Assuming that the backlogs in the immigration court are a problem, one solution is to allocate more resources to it – more courts, more judges, more prosecutors, etc. Of course, that will necessitate more legal clerks, more administrative staff, and more appellate court judges and staff. It all gets very expensive. Another alternative is to weed out cases that need not be in immigration court at all or to simplify processes. A lot of this has already happened.

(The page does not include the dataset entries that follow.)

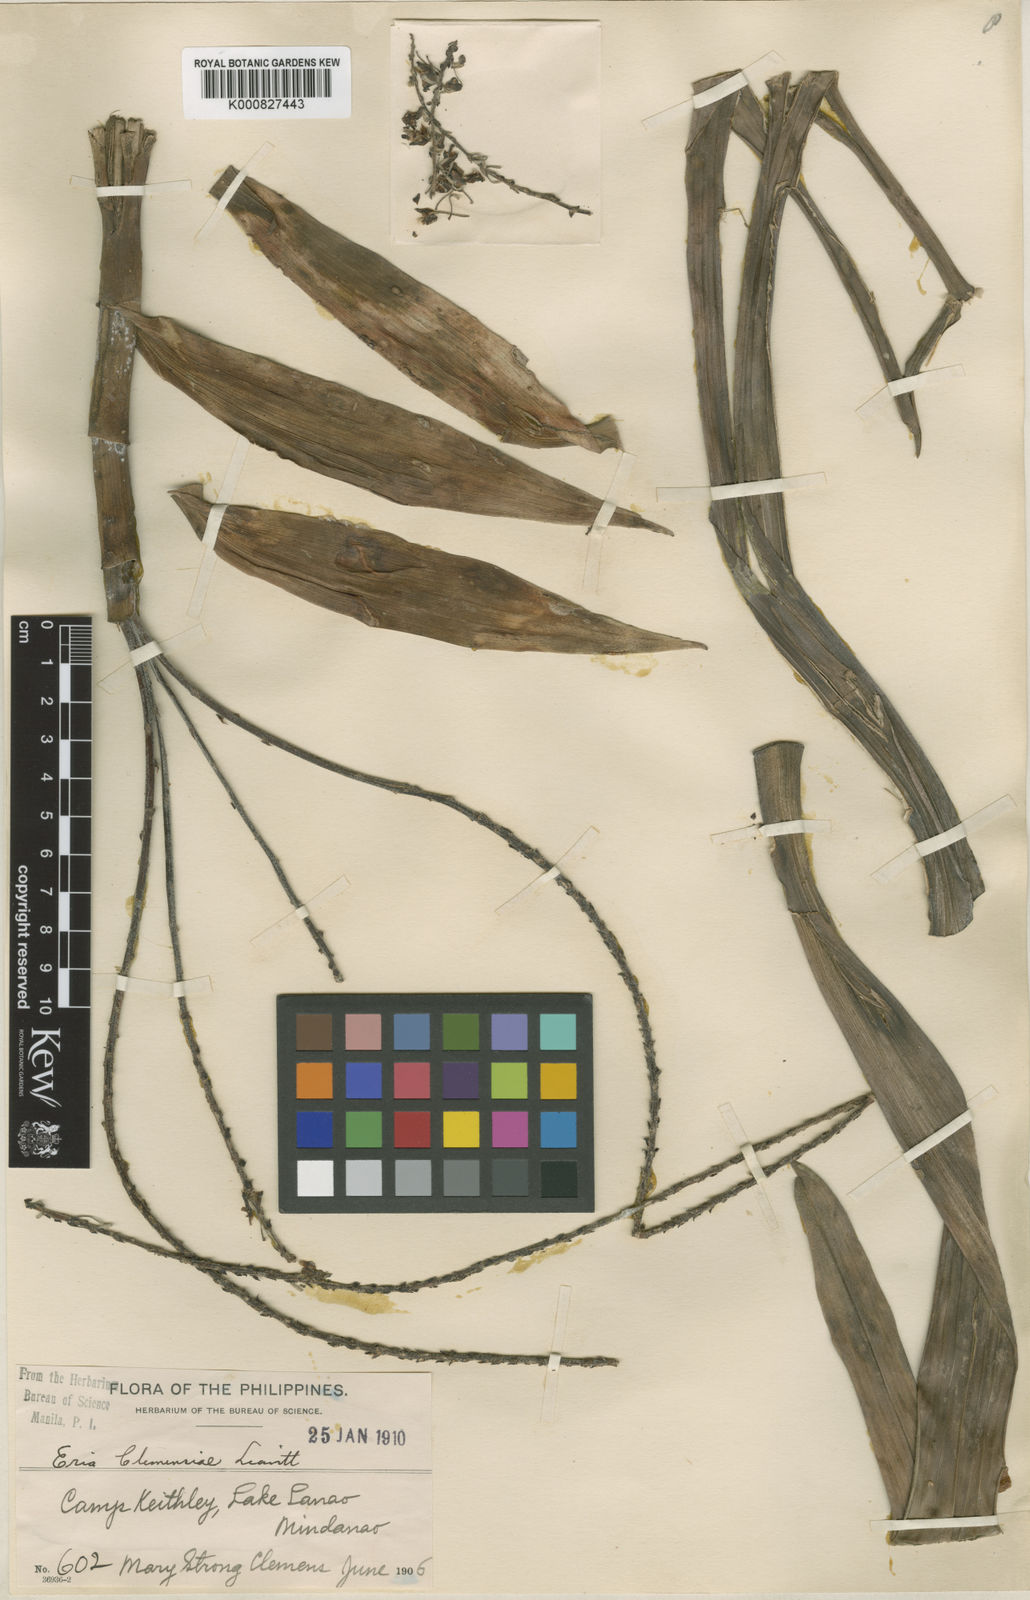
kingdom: Plantae
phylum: Tracheophyta
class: Liliopsida
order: Asparagales
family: Orchidaceae
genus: Mycaranthes
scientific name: Mycaranthes clemensiae
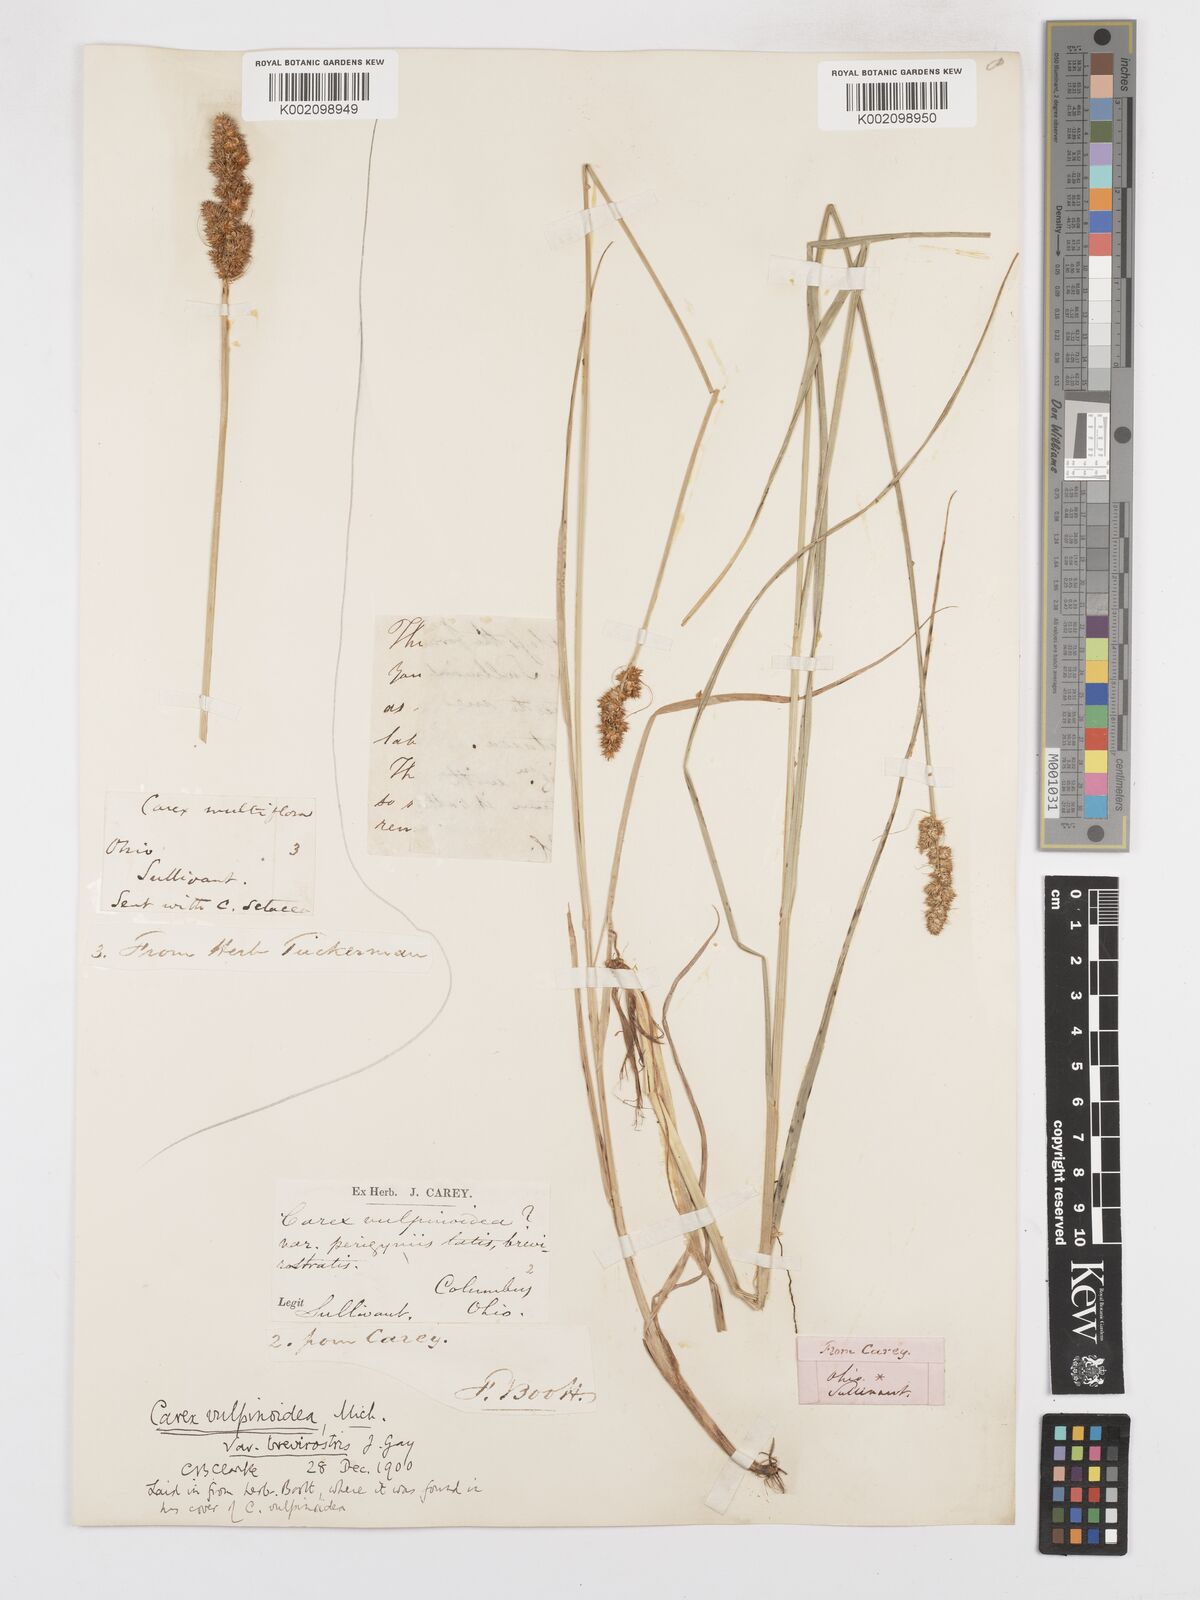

In 1997, Congress allowed CBP officers to order the removal of arriving aliens who were not permanent residents who lacked a proper visa or were entering with fraudulent documents. According to the Department of Homeland Security, 106,600 aliens were removed by an immigration inspector’s order. Immigration judges ordered 185, 314 removals in 2009 according to EOIR’s statistics. Thus, non-immigration judge orders accounted for 36.5 percent of all removal orders. This certainly reduces the workload of the immigration court which used to process arriving alien removals, though before 1997 many aliens arriving at the border without documents or with false documents were probably turned away rather than arrested and sent to immigration court for removal.

ICE initiated a policy of allowing aliens seeking to adjust status to terminate removal proceedings so they can adjust status through USCIS. ICE allows this in “easy cases,” where adjustment is a foregone conclusion. As for asylum cases and the Cancellation cases, there are no mechanisms to farm any of them out. Asylum cases could be farmed out to the Asylum Offices for initial adjudication or their authority expanded to grant Withholding and CAT relief. ICE could come up with a system where Cancellation cases are pre-screened and adjudicated by ICE. After all, the old 212(c), the predecessor to Cancellation of Removal for Certain Permanent Residents, could be adjudicated by CBP officers at the border so the precedent exists.

Currently, ICE detention centers are full. Court dockets are backed up. Many aliens are permanent residents who are eminently qualified for Cancellation of Removal for Certain Permanent Residents, but must wait months to get their opportunity to ask for relief. Similarly, many undocumented aliens must wait years for a hearing to ask for permanent residence through Cancellation of Removal for Certain Nonpermanent Residents or asylum and related relief. In some of these cases, it may be necessary for an immigration judge to thoroughly vet the life of the individual and his or her relief claim to see if he or she is worthy of relief. In many of these cases, it is very obvious that relief should be granted. A pre-screening and allowing ICE, CBP, and USCIS to grant these cases is warranted. Then the immigration courts can more expeditiously deal with the cases it should deal with – deporting those without any relief and making tough decisions on those few cases where the results are not obvious and the risks of a faulty decision are high – like granting relief to a person who committed violent crimes and may commit more as opposed to a shoplifter who, if wrongly forgiven, may shoplift again. Of course, another way to reduce the backlogs is to make more visas available to more people through moving up the crazy-long backlogs, reducing the number of removable offenses or imposing a statute of limitations so people are not arrested and detained for crimes they committed 20 years earlier, allowing more people adjust status by loosening up restrictions on those with visas available – like requirements of having been admitted and being in lawful status, and using prosecutorial discretion as a real tool, rather than as a rare, seldom granted act of grace.

Immigration court is often the gateway to legalization. It does not need to be the sole path for so many. Changes could spread decision making around the government which would shorten backlogs, save money, reduce the negative impact on aliens, and reduce human rights concerns. Posted December 19, 2010.